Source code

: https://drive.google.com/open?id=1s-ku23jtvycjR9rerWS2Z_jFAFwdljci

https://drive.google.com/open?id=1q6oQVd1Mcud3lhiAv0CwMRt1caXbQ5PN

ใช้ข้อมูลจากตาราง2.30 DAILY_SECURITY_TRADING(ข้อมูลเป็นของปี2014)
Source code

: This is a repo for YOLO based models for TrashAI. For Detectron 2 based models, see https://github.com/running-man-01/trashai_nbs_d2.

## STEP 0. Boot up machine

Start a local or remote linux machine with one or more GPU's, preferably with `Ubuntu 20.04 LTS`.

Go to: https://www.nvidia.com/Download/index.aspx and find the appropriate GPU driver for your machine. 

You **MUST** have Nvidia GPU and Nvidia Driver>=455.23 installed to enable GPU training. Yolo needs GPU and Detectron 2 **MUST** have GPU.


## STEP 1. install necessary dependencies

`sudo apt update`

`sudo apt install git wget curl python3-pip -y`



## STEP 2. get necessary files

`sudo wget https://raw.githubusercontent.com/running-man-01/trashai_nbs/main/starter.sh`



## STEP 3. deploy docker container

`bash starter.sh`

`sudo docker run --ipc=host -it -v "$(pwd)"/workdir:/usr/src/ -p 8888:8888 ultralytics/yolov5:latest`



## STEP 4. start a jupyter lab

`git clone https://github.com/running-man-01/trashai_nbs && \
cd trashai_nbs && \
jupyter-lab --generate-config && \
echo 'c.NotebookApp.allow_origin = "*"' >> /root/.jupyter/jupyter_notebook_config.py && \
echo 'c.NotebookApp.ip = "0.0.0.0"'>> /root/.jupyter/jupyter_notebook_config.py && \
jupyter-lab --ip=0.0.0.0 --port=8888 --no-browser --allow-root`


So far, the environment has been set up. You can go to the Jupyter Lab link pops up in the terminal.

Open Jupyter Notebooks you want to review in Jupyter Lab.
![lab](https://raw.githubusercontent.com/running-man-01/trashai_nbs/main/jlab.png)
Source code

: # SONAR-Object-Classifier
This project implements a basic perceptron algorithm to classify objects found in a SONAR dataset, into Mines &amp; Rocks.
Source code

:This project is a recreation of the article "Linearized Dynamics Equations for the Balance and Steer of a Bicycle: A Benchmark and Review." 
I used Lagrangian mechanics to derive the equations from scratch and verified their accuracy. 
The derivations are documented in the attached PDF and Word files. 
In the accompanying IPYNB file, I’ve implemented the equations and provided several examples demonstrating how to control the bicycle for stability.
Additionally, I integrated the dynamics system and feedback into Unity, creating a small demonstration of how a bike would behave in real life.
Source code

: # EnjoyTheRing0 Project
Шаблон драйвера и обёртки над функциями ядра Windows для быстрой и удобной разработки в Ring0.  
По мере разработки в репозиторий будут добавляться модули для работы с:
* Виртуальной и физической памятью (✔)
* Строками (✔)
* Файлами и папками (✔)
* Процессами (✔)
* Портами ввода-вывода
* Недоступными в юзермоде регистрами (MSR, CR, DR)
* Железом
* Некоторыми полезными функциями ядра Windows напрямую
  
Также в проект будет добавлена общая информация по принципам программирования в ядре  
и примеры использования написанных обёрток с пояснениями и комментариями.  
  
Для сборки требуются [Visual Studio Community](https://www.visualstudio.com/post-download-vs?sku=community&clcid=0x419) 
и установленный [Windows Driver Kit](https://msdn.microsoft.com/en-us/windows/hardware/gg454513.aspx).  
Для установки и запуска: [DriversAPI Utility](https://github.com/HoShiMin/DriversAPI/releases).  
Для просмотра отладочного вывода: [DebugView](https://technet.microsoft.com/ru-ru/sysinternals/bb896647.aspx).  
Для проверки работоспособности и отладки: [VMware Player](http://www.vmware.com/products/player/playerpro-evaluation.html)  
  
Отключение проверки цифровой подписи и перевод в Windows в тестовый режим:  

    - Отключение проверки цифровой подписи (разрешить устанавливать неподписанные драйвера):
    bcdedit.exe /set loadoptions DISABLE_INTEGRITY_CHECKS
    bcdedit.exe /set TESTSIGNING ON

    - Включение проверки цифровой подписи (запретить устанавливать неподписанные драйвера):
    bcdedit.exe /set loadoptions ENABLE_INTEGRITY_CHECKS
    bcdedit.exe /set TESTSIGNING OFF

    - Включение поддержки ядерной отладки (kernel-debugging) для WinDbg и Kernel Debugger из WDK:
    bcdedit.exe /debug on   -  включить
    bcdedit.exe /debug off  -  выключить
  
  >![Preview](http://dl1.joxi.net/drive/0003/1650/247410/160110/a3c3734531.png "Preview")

# # #

- What the task asks
Everything from the line with "bcdedit.exe /set loadoptions DISABLE_INTEGRITY_CHECKS" through the last line of the entries is to be written out again, unchanged; nothing else belongs in the answer.

- Task answer
    bcdedit.exe /set loadoptions DISABLE_INTEGRITY_CHECKS
    bcdedit.exe /set TESTSIGNING ON

    - Включение проверки цифровой подписи (запретить устанавливать неподписанные драйвера):
    bcdedit.exe /set loadoptions ENABLE_INTEGRITY_CHECKS
    bcdedit.exe /set TESTSIGNING OFF

    - Включение поддержки ядерной отладки (kernel-debugging) для WinDbg и Kernel Debugger из WDK:
    bcdedit.exe /debug on   -  включить
    bcdedit.exe /debug off  -  выключить
  
  >![Preview](http://dl1.joxi.net/drive/0003/1650/247410/160110/a3c3734531.png "Preview")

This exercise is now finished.